Search code examples
sqlclustered-indexsolid-state-drivenon-clustered-index

By how much do SSDs narrow the performance gap between clustered and non clustered indices?


Most SQL relational databases support the concept of a clustered index in a table. A clustered index, usually implemented as a B-tree, represents the actual records in a given table, physically ordered by that index on disk/storage. One advantage of this special clustered index is that after traversing the B-tree in search for a record or set of records, the actual data can be found immediately at the leaf nodes.

This stands in contrast to a non clustered index. A non clustered index exists outside the clustered index, and also orders the underlying data using one or more columns. But, the leaf nodes may not have data for all the columns needed in the query. In this case, the database has to do a disk seek to the original data to get this information.

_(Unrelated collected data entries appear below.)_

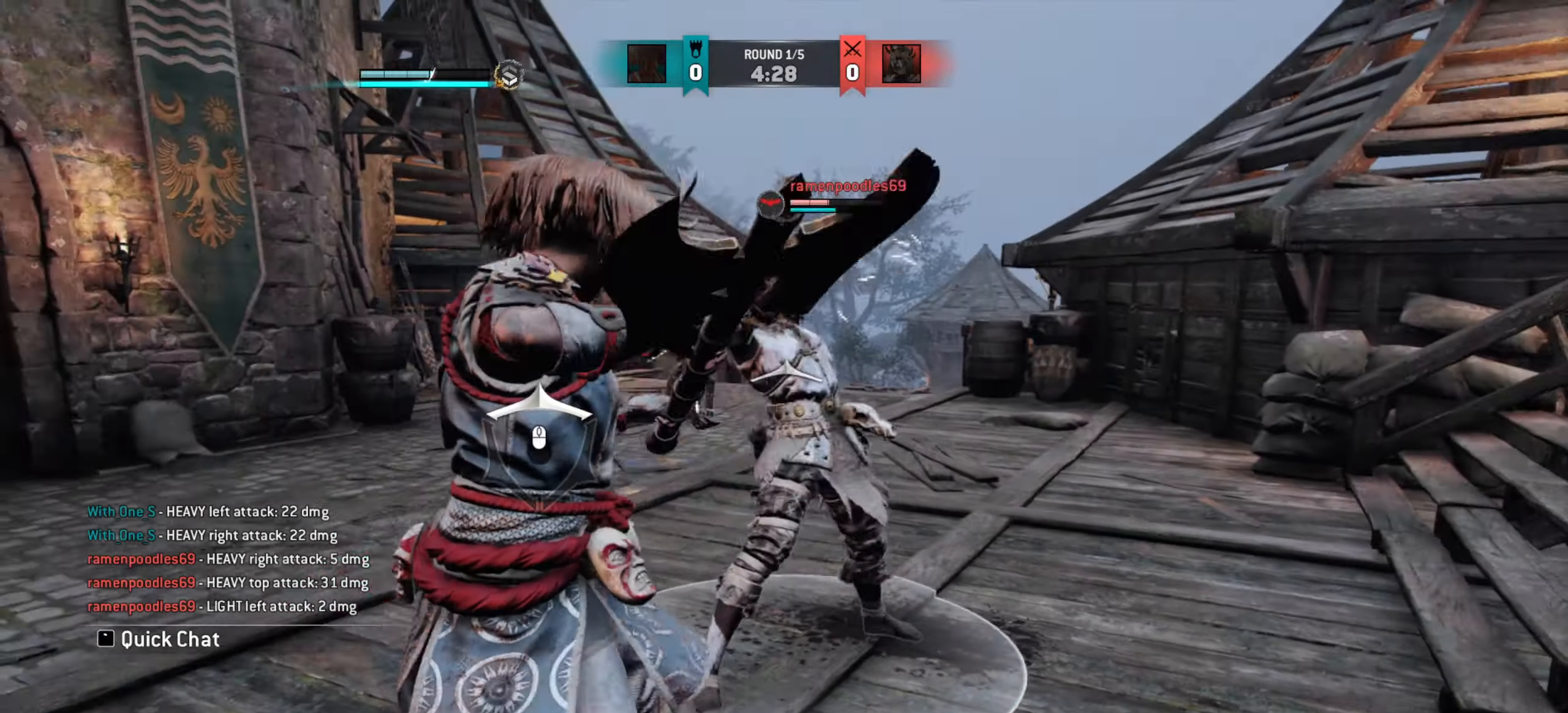
{"keys": ["a"], "mouse": [], "events": []}
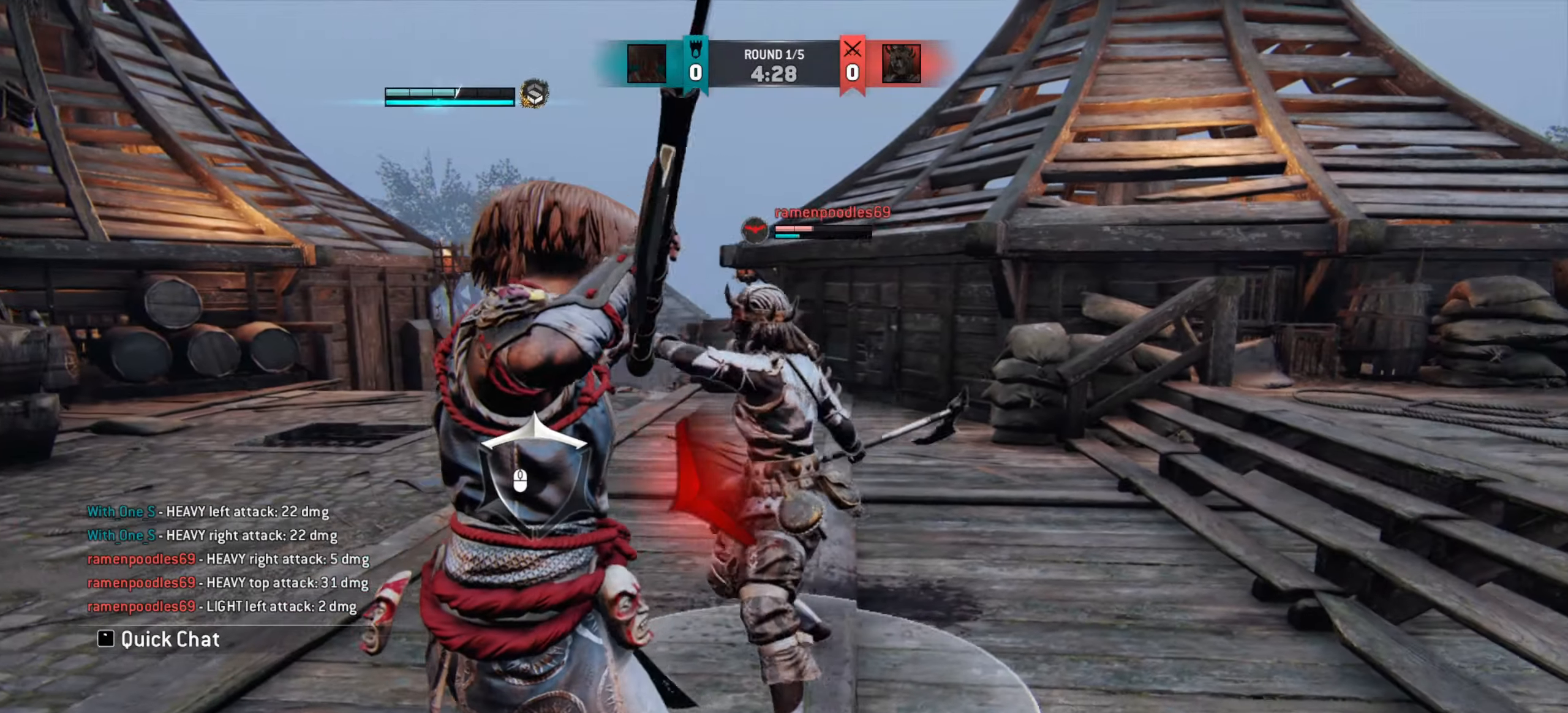
{"keys": ["a"], "mouse": [], "events": [[250, "mouse_right", "down"], [300, "mouse_right", "up"]]}
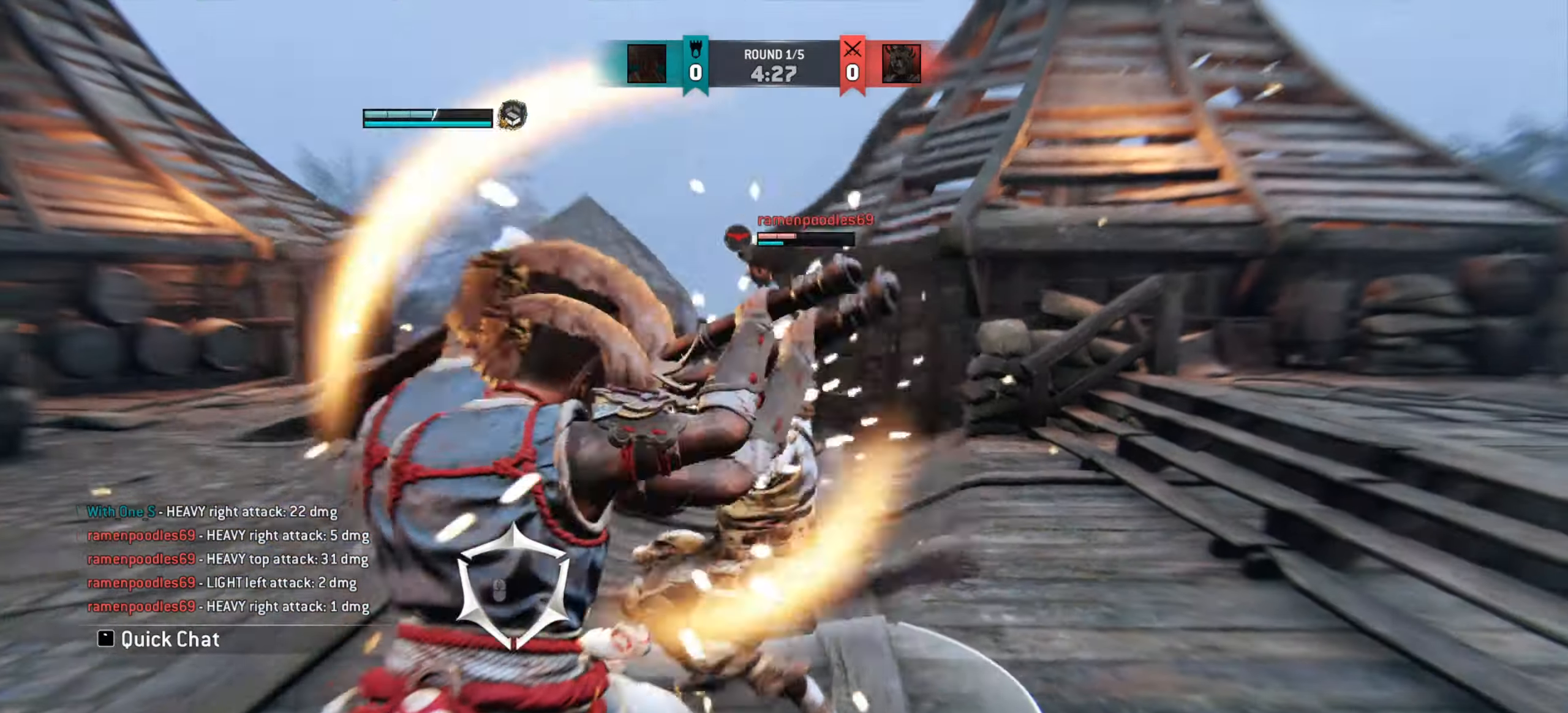
{"keys": ["w"], "mouse": [], "events": [[83, "w", "down"], [116, "a", "up"]]}
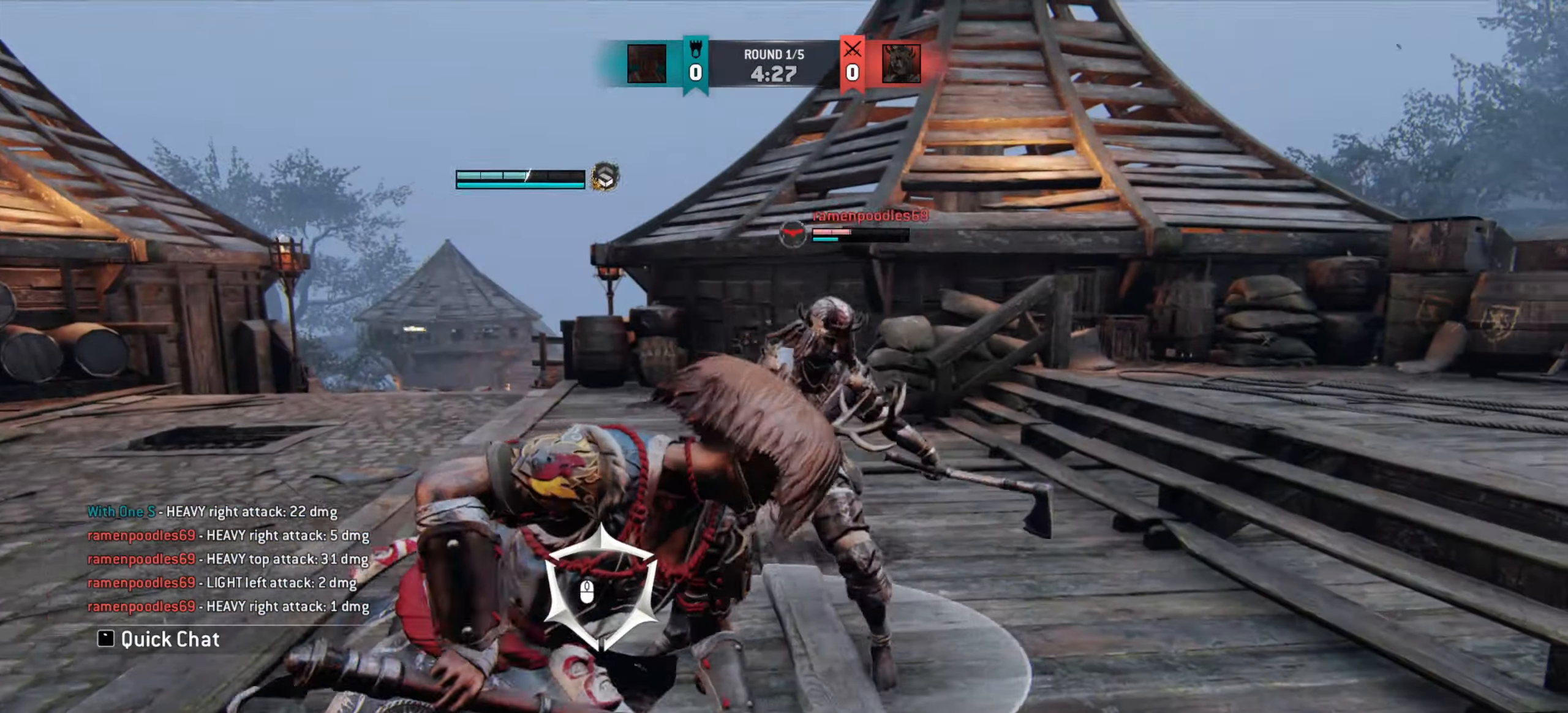
{"keys": ["w"], "mouse": [], "events": [[233, "w", "up"], [300, "w", "down"]]}
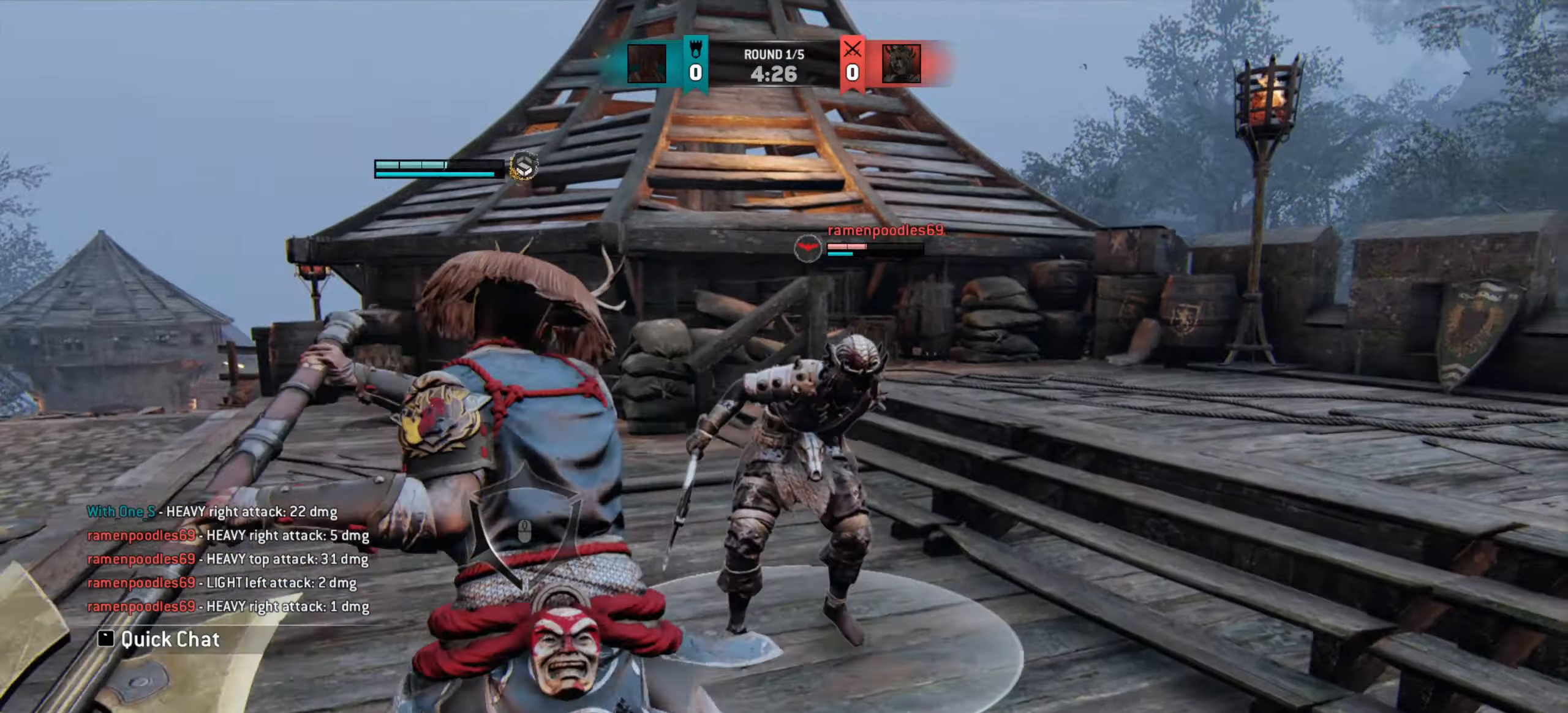
{"keys": [], "mouse": ["wheel"], "events": [[233, "w", "up"], [333, "mouse_wheel", "down"]]}
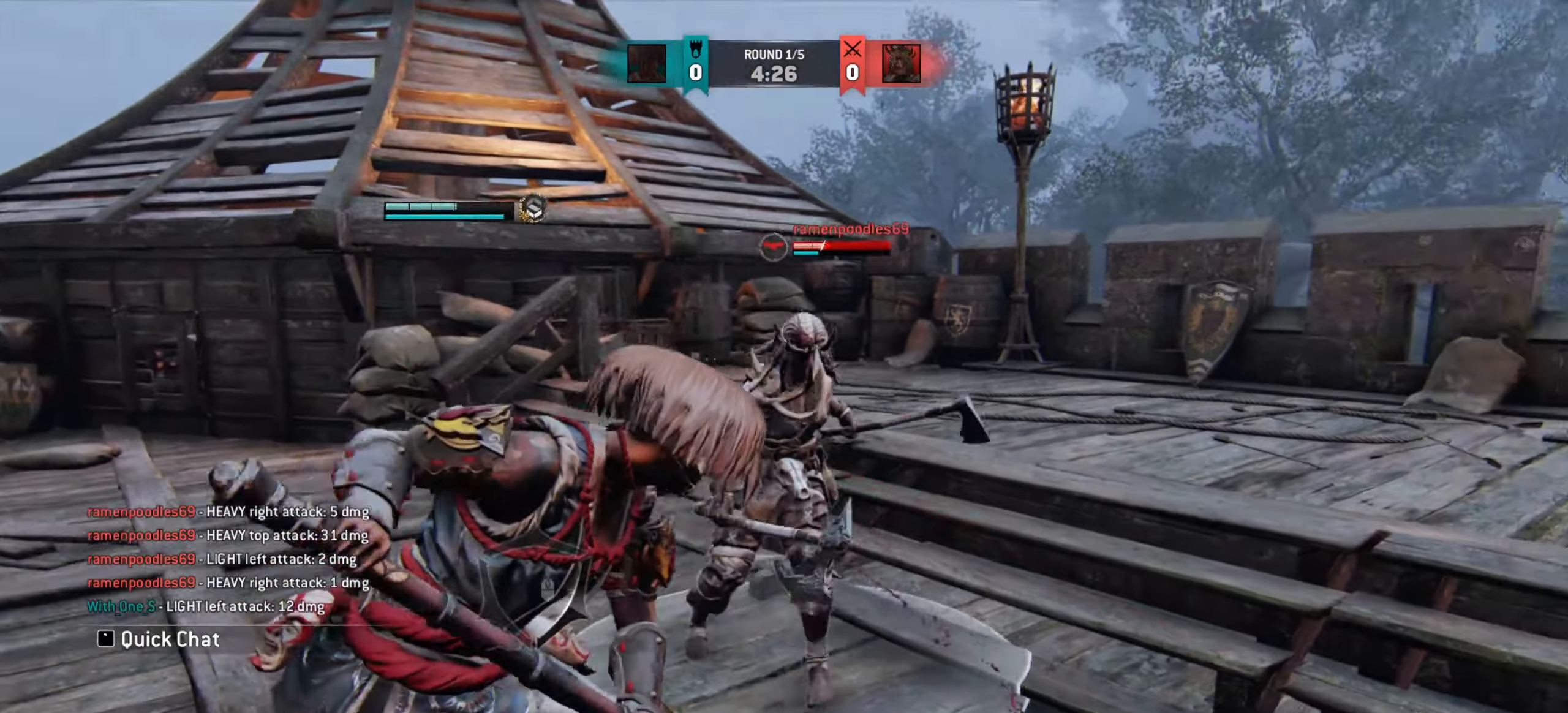
{"keys": [], "mouse": [], "events": [[166, "mouse_wheel", "up"]]}
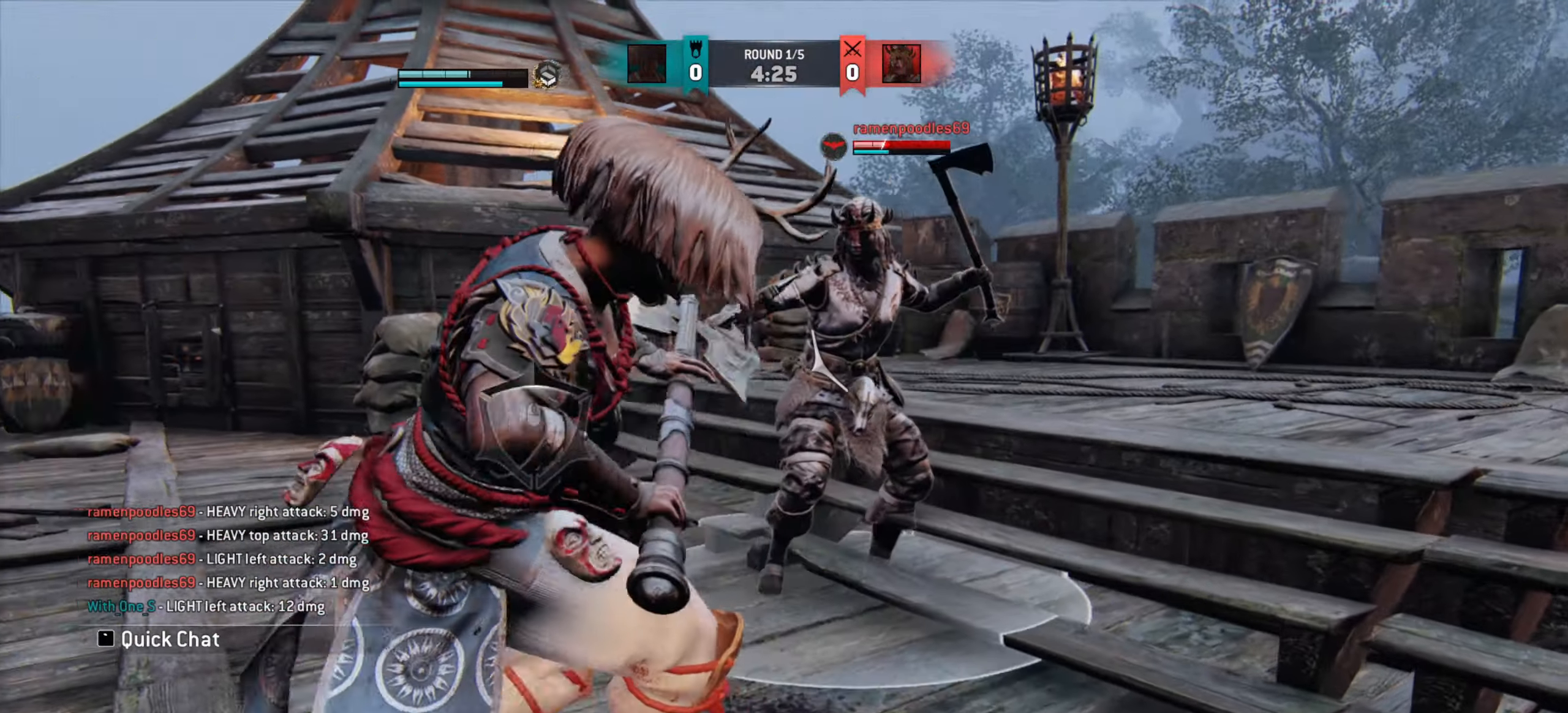
{"keys": ["w"], "mouse": [], "events": [[316, "mouse_right", "down"], [383, "mouse_right", "up"], [416, "w", "down"]]}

In most database resources I have seen on Stack Overflow and elsewhere, this additional disk seek is viewed as a substantial performance penalty. My question is how would this analysis change assuming that all database files were stored on a solid state drive (SSD)?

From the Wikipedia page for SSDs, the random access time for SSDs is less than 0.1 ms, while random access times for mechanical hard disks are typically 10-100 times slower.

Do SSDs narrow the gap between clustered and non clustered indices, such that the former become less important for overall performance?


Solution

  • First, the additional disk seek is not really a "killer". This can be a big issue in high transaction environments where microseconds and milliseconds count. However, for longer running queries, it will make little difference.

    This is especially true if the database intelligently does "look ahead" disk seeks. Databases are often not waiting for data because another thread is predicting what pages will be needed and working on bringing those back. This is usually done by just taking the "next" pages on a sequential scan.

    SSDs are going to speed up pretty much all operations. They do change the optimization parameters. In particular, I think they are comparably fast on throughput (although I don't keep up with the technology specifically). Their big win is in latency -- the time from issuing the request for a disk block and the time when it is retrieved.

    In my experience (which is a few years old), the performance using SSD was comparable to an in-memory database for most operations.

    Whether this makes cluster indexes redundant is another matter. A key place where they are used is when you want to separate a related small amount of rows (say "undeleted") from a larger amount. By putting them in the same data pages, the clustered index reduces the overall number of rows being read -- it doesn't just make the reads faster.